Support for sticky sessions, keeping a user’s requests on the same backend.

4. IP Load Balancing (LVS‑NAT)

LVS (Linux Virtual Server) operates at the transport layer using NAT. The kernel’s Netfilter module and iptables manage packet filtering, while the IPVS module implements load balancing.

Check if IPVS is installed (output indicates presence).

Configuration steps (commands shown as code):

echo 1 > /proc/sys/net/ipv4/ip_forward

route add default gw <gateway_ip>

ipvsadm -A -t 111.11.11.11:80 -s rr

Adding two real servers (internal IPs) with NAT forwarding:

ipvsadm -a -t 111.11.11.11:80 -r 10.10.120.210:8000 -m

ipvsadm -a -t 111.11.11.11:80 -r 10.10.120.211:8000 -m

View server status with ipvsadm -L -n. NAT‑based load balancing can double throughput compared to reverse proxy, but large payloads diminish the advantage.

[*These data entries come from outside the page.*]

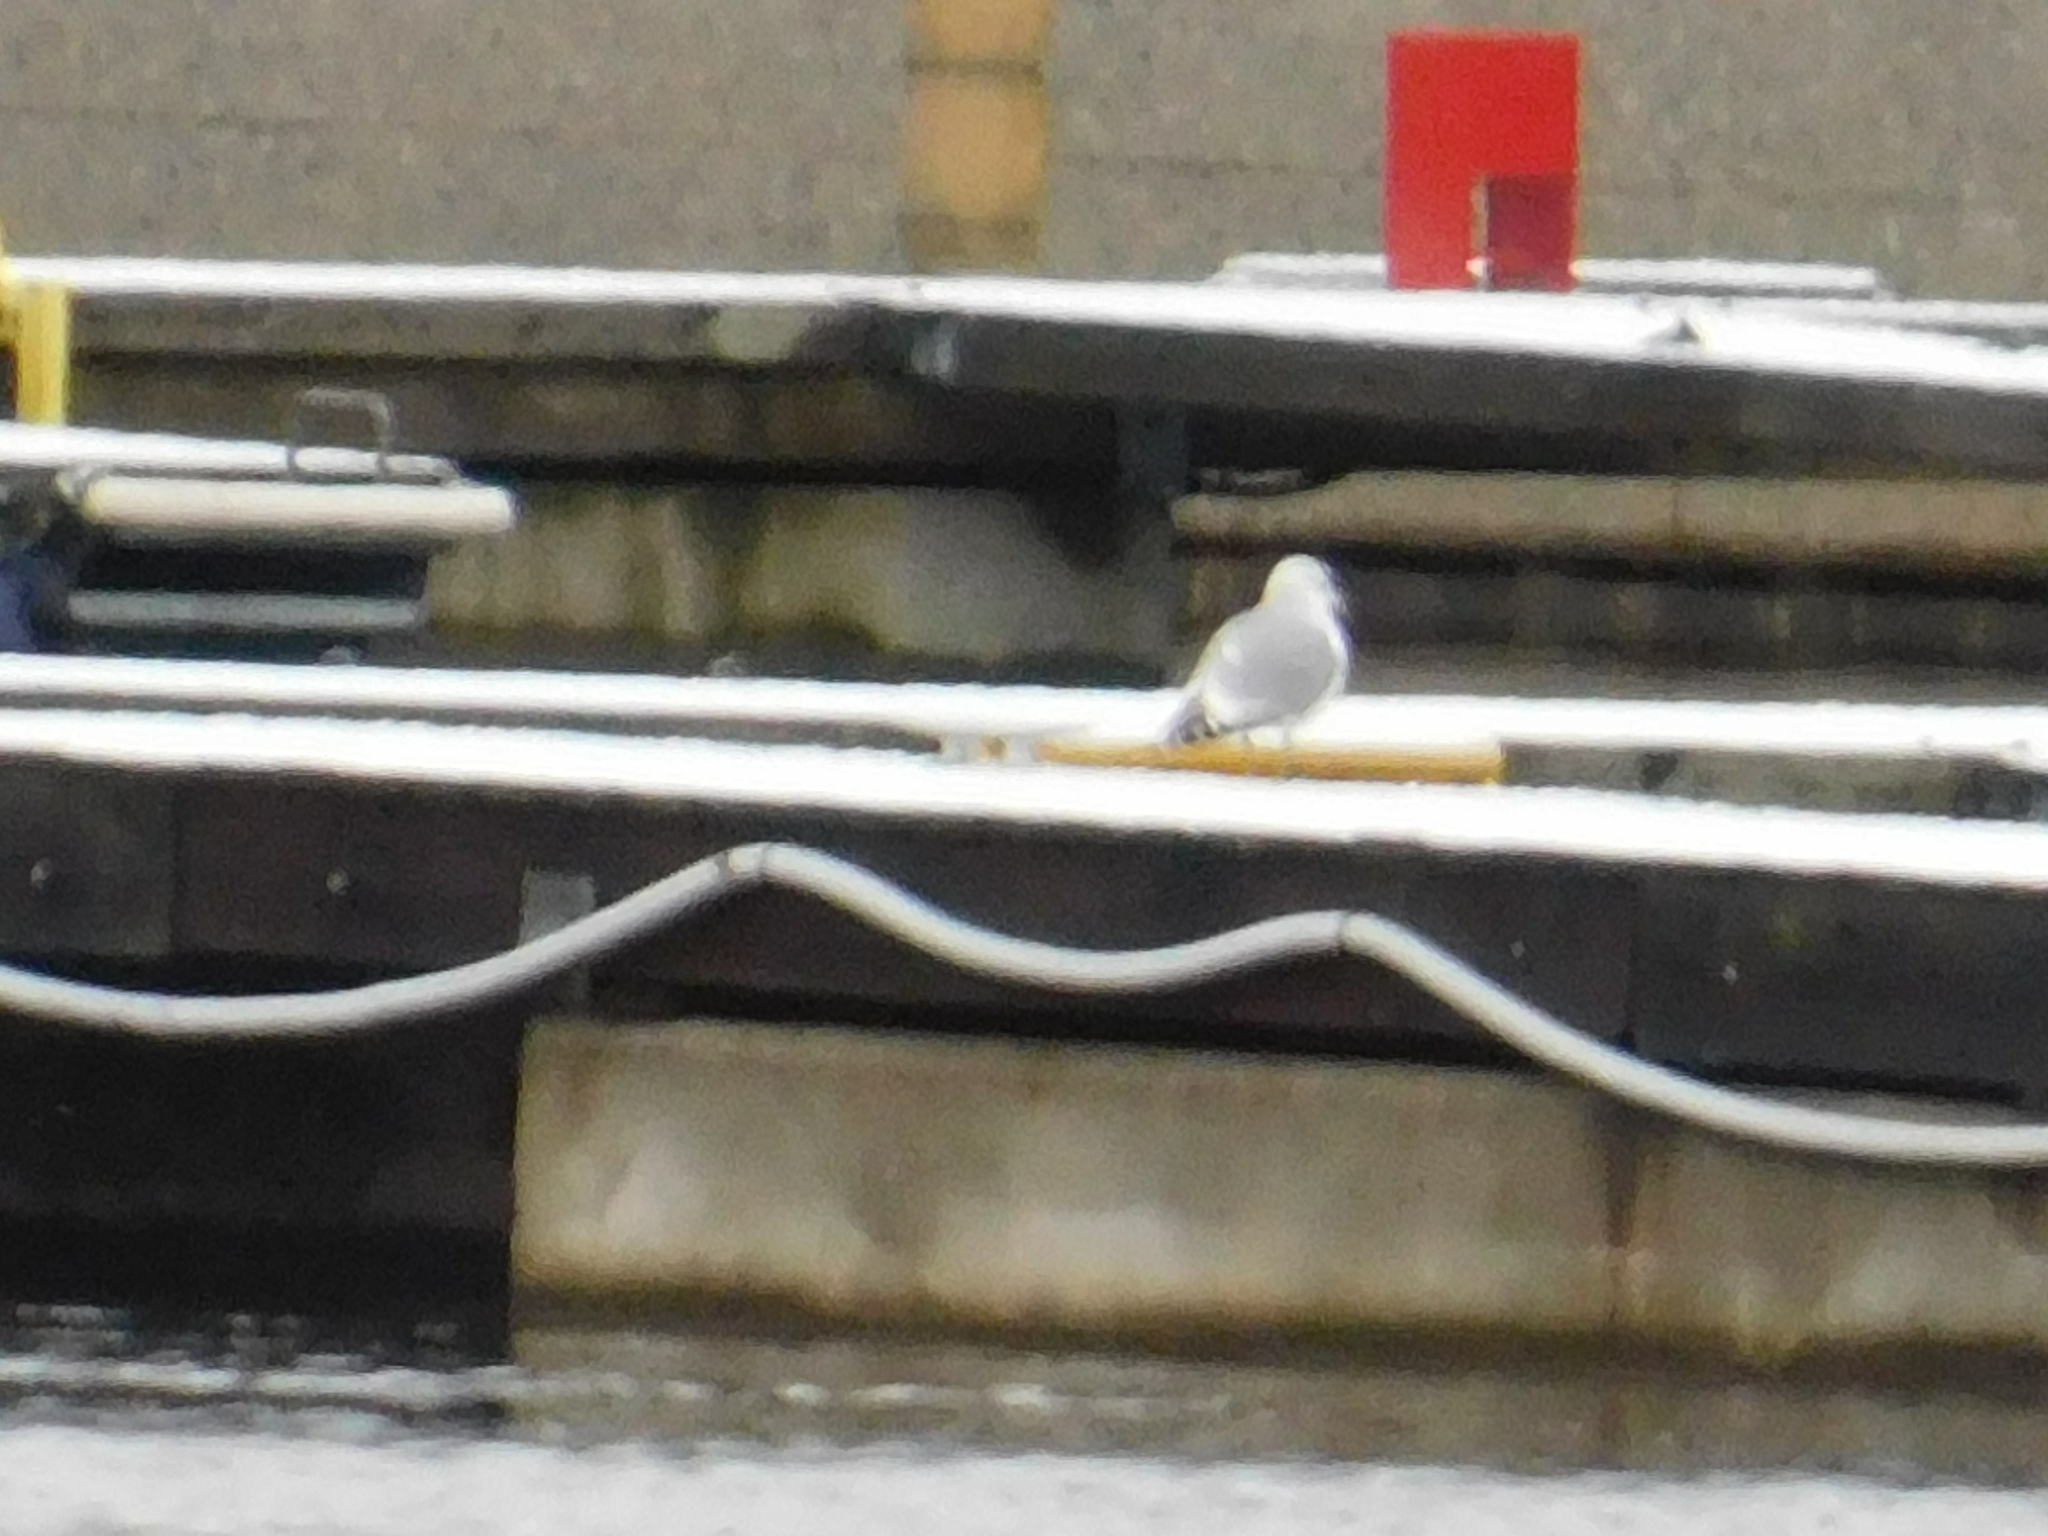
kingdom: Animalia
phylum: Chordata
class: Aves
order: Charadriiformes
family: Laridae
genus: Larus
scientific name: Larus canus
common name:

5. Direct Routing (LVS‑DR)

DR works at the data‑link layer, altering the destination MAC address while keeping the IP unchanged, allowing backend responses to bypass the scheduler.

Network setup example: one scheduler, two backends, three public IPs, with an alias IP (e.g., 10.10.120.193) used as the virtual address.

On each backend, add the alias to the loopback interface and adjust ARP settings:

echo 1 > /proc/sys/net/ipv4/conf/lo/arp_ignore

echo 2 > /proc/sys/net/ipv4/conf/lo/arp_announce

Configure the DR cluster:

ipvsadm -A -t 10.10.120.193:80 -s rr

ipvsadm -a -t 10.10.120.193:80 -r 10.10.120.210:80 -r

ipvsadm -a -t 10.10.120.193:80 -r 10.10.120.211:80 -r

DR removes the scheduler’s bandwidth bottleneck, allowing backend servers to send responses directly to clients, which is advantageous for traffic‑heavy services.

6. IP Tunnel (LVS‑TUN)

TUN encapsulates the incoming IP packet in a new IP header and forwards it to the backend; the backend’s reply can go straight to the client. This works across different WAN subnets, provided each server has a legal IP address.

Both DR and TUN suit asymmetric request/response workloads; the choice depends on deployment topology and the need for geographically distributed backends.

Conclusion : Selecting the appropriate load‑balancing method—HTTP redirect, DNS, reverse proxy, LVS‑NAT, LVS‑DR, or LVS‑TUN—depends on performance requirements, network architecture, and scalability goals.